What does veganism have to do with fossil fuels?
Quite a lot it turns out!
As future-makers we’re fighting incumbent structures that entrench disadvantage, poverty, excessive consumption, environmental degradation, food insecurity, climate change, income inequality, public health crises, financial instability, racism, gender disparity and so on, without building whole-system alternatives. Of course we’re losing the war. Of course. It’s not that in a David and Goliath battle David can’t win. But if the co-operatives members have an insatiable appetite for fast fashion, and the direct democracy folks don’t care what’s going on in the Galilee Basin, we cannot seriously claim we are seeking change. We definitely cannot expect to make a lick of difference.
“All for one and one for all, united we stand divided we fall.” — Alexandre Dumas
The Success Counterpoint: It’s not possible to care about everything. But it is realistic to live an authentic life in more ways than one. Look beyond your own niche cause at other alternatives out in the broader world. Adopt new ideas. Adjust your habits. Change — all change — is hard, but if it were easy we would have done it by now. You’ve chosen this path as a Changemaker. Practice what you preach, and others will follow.

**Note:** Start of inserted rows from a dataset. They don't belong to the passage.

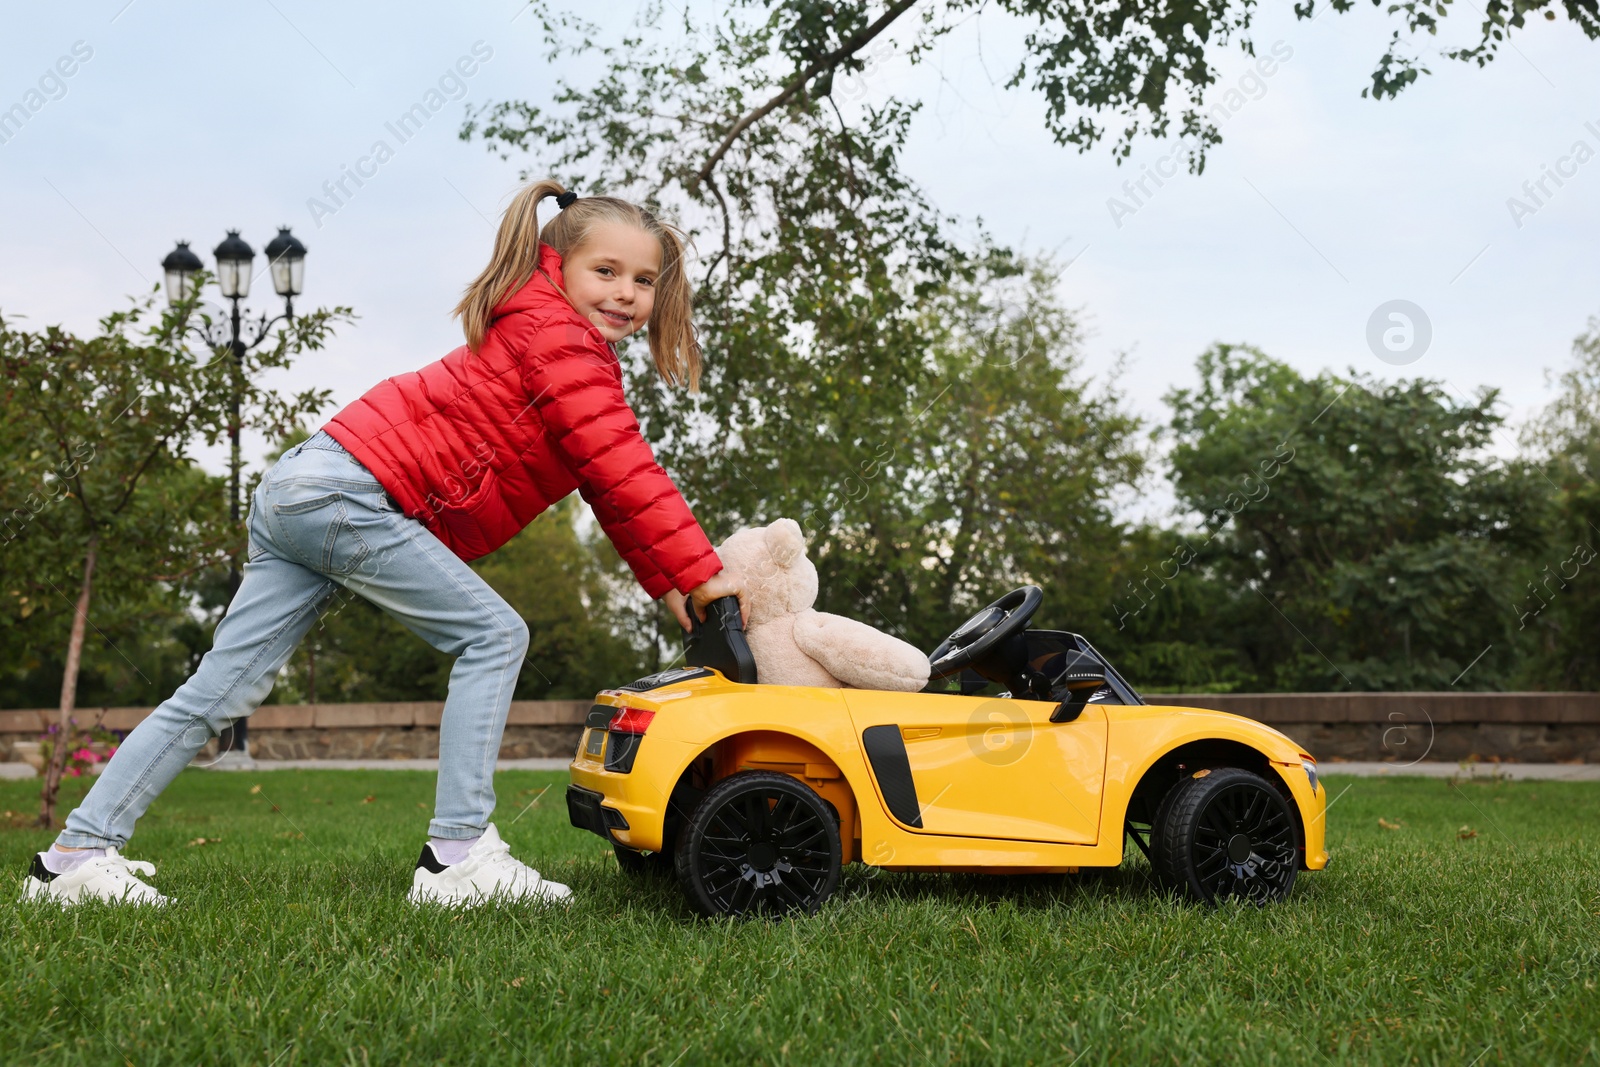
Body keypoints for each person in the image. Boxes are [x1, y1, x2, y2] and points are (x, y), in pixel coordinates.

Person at [21, 181, 744, 907]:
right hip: (345, 496)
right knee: (493, 633)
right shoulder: (559, 337)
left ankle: (73, 857)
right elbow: (623, 462)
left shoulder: (543, 330)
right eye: (606, 272)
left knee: (219, 688)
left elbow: (607, 482)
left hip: (306, 488)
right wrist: (700, 572)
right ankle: (457, 855)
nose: (625, 293)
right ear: (555, 266)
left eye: (644, 280)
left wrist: (671, 583)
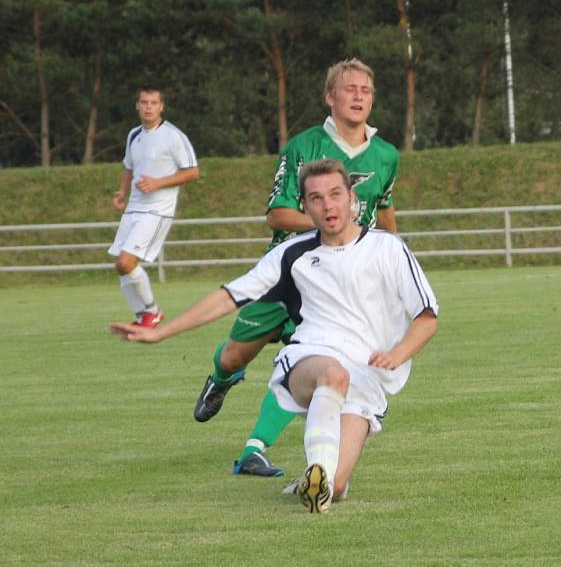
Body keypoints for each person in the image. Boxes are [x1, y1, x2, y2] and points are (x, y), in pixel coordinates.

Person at [109, 159, 438, 515]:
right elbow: (228, 296)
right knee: (333, 375)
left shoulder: (387, 248)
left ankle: (316, 481)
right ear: (305, 206)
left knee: (337, 487)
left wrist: (398, 353)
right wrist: (161, 333)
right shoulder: (291, 254)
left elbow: (427, 316)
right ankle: (318, 472)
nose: (327, 205)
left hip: (367, 377)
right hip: (311, 358)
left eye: (335, 194)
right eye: (316, 198)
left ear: (350, 198)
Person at [193, 58, 400, 479]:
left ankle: (256, 449)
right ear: (330, 96)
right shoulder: (303, 147)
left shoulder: (386, 155)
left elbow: (385, 210)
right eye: (349, 89)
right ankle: (222, 377)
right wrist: (330, 223)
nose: (359, 96)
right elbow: (278, 214)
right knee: (234, 355)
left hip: (340, 282)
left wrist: (392, 259)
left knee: (311, 359)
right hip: (290, 274)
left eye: (366, 90)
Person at [108, 85, 199, 326]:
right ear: (137, 105)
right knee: (121, 265)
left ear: (161, 107)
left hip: (157, 211)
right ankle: (143, 316)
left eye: (153, 103)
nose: (148, 107)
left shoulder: (173, 136)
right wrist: (122, 192)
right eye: (144, 102)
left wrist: (158, 183)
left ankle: (152, 312)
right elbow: (129, 166)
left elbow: (192, 172)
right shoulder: (134, 135)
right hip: (133, 209)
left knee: (126, 262)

Failing #5. It’s all so Academic
Is it just me or have you noticed the Melbourne network is largely middle class, usually white, and always highly educated? We’re full to the brim with academics and ‘thought leaders’ theorising about our present and our future from the comfort and security of their privileged existence. As an educated, middle class, white woman I am not suggesting for one minute we have no right to care. But talking in big words about ethereal concepts without getting your hands dirty and putting it into practice is not helping. There is a place for academia and empirical evidence, for case studies and smart folks, but in and of itself they’re not changing anything. A baby boomer heading into retirement following their free education and successful public service career, with a principal place of residence and healthy super balance isn’t really speaking the language of the precariat gig economy migrant worker on a tentative 457 living with 7 other people in a share house in Melton. #justsaying
The Success Counterpoint: It’s time to stop talking and start doing. And for those that have been doing for a bloody long time, it’s time to celebrate them as champions of our future. These are the people who are actually changing shit. Know your place, and stop leaving people out of the conversation because you have a PhD or university tenure.
Failing #6. Whatever happened to being kind and supportive?

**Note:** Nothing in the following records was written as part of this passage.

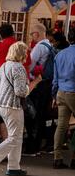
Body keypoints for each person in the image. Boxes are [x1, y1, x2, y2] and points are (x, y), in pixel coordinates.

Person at [0, 42, 41, 176]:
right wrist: (34, 83)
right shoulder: (19, 68)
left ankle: (13, 166)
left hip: (2, 106)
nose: (27, 55)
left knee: (16, 136)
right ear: (21, 53)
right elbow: (21, 92)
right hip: (13, 106)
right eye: (25, 52)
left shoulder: (3, 66)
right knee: (14, 137)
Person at [24, 23, 57, 155]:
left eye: (32, 34)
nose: (31, 36)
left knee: (33, 115)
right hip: (47, 84)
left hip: (37, 84)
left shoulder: (39, 47)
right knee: (42, 115)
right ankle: (40, 145)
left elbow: (29, 65)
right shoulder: (50, 45)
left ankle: (31, 147)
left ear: (36, 34)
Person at [52, 29, 75, 169]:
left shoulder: (59, 55)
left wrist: (53, 95)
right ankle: (74, 158)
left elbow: (55, 79)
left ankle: (57, 157)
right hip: (74, 91)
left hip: (61, 91)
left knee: (61, 125)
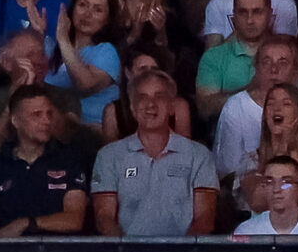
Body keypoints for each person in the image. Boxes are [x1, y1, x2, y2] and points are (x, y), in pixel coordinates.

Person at [91, 68, 220, 237]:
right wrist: (127, 250)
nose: (150, 104)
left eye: (159, 96)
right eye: (142, 97)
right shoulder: (109, 156)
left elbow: (204, 220)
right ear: (132, 108)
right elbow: (104, 218)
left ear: (172, 106)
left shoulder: (199, 155)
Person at [0, 86, 90, 236]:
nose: (46, 120)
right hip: (6, 249)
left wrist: (26, 223)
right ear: (15, 121)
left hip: (57, 249)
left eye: (49, 114)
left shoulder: (69, 159)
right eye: (37, 115)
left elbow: (74, 219)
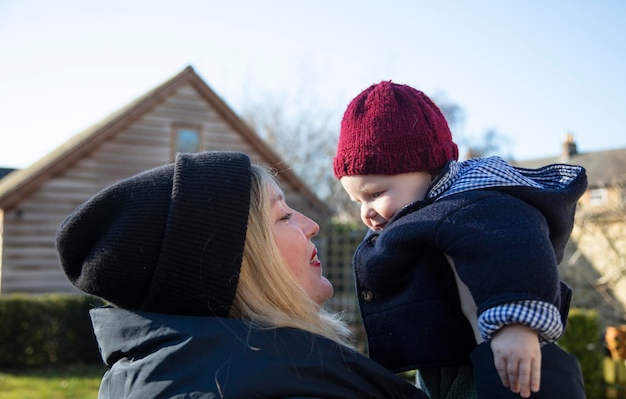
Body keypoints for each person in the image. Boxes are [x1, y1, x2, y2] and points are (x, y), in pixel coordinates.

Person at [56, 151, 428, 399]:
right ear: (237, 266)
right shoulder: (287, 389)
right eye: (283, 216)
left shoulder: (151, 378)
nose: (312, 226)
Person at [333, 81, 587, 399]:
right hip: (443, 361)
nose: (366, 213)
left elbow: (515, 252)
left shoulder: (476, 204)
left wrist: (516, 327)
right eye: (358, 202)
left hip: (494, 353)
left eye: (376, 194)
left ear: (427, 170)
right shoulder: (424, 212)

Just this week two things happened in two separate ‘communities’ I am heavily involved with. In one case I was accused of “overreacting” (because calling a woman ‘hysterical’ historically works so well to calm a situation), and in the next breath my contributions, skills and experience completely invalidated. And in the other, a collaborator suddenly decided she didn’t have the capacity to contribute going forward, posted a curt distancing remark accompanied by a ‘Sorry but no’ meme (because that’s not offensive), and started making demands about having photos of her removed immediately.
WT actual F?? Neither of these incidents came from a conflict situation, and both of these people I would have considered friends, and certainly treasured members of my community.
What the hell happened to being kind, compassionate, supportive, caring and even simply polite? If this is how we behave to people inside the tent, how must those with whom we haven’t spent time cultivating relationships get treated? All I can say is, ’with friends like these, who needs enemies’.
The Success Counterpoint: This one is easy. Be a nice person. Full stop.
So do-gooders of the world, it looks as if we haven’t evolved at all. We haven’t changed any paradigms. We haven’t shown ’em how it could be done. Our toiling away has achieved Sweet FA for anybody. We’ve just spent an enormous amount of energetic capital, time, and opportunity cost spinning our wheels. Is there any hope for us to live as a global community when the people spruiking for the rights of the environment and power of the people can’t even manage to embody these goals? Maybe our ideals just don’t work in reality. Maybe humans actually need the systems and structures we’re living in, replete with dictators, benevolent or otherwise. I don’t know about you but the possibility that may be true scares the living hell out of me.
Most disappointing of all these observations though, is that this network of change-makers are not really there for me, as my friends, when it counts. So it begs the question:
What the fuck is it all for if ‘community’ is just a 4 syllable buzz word used to get government grants?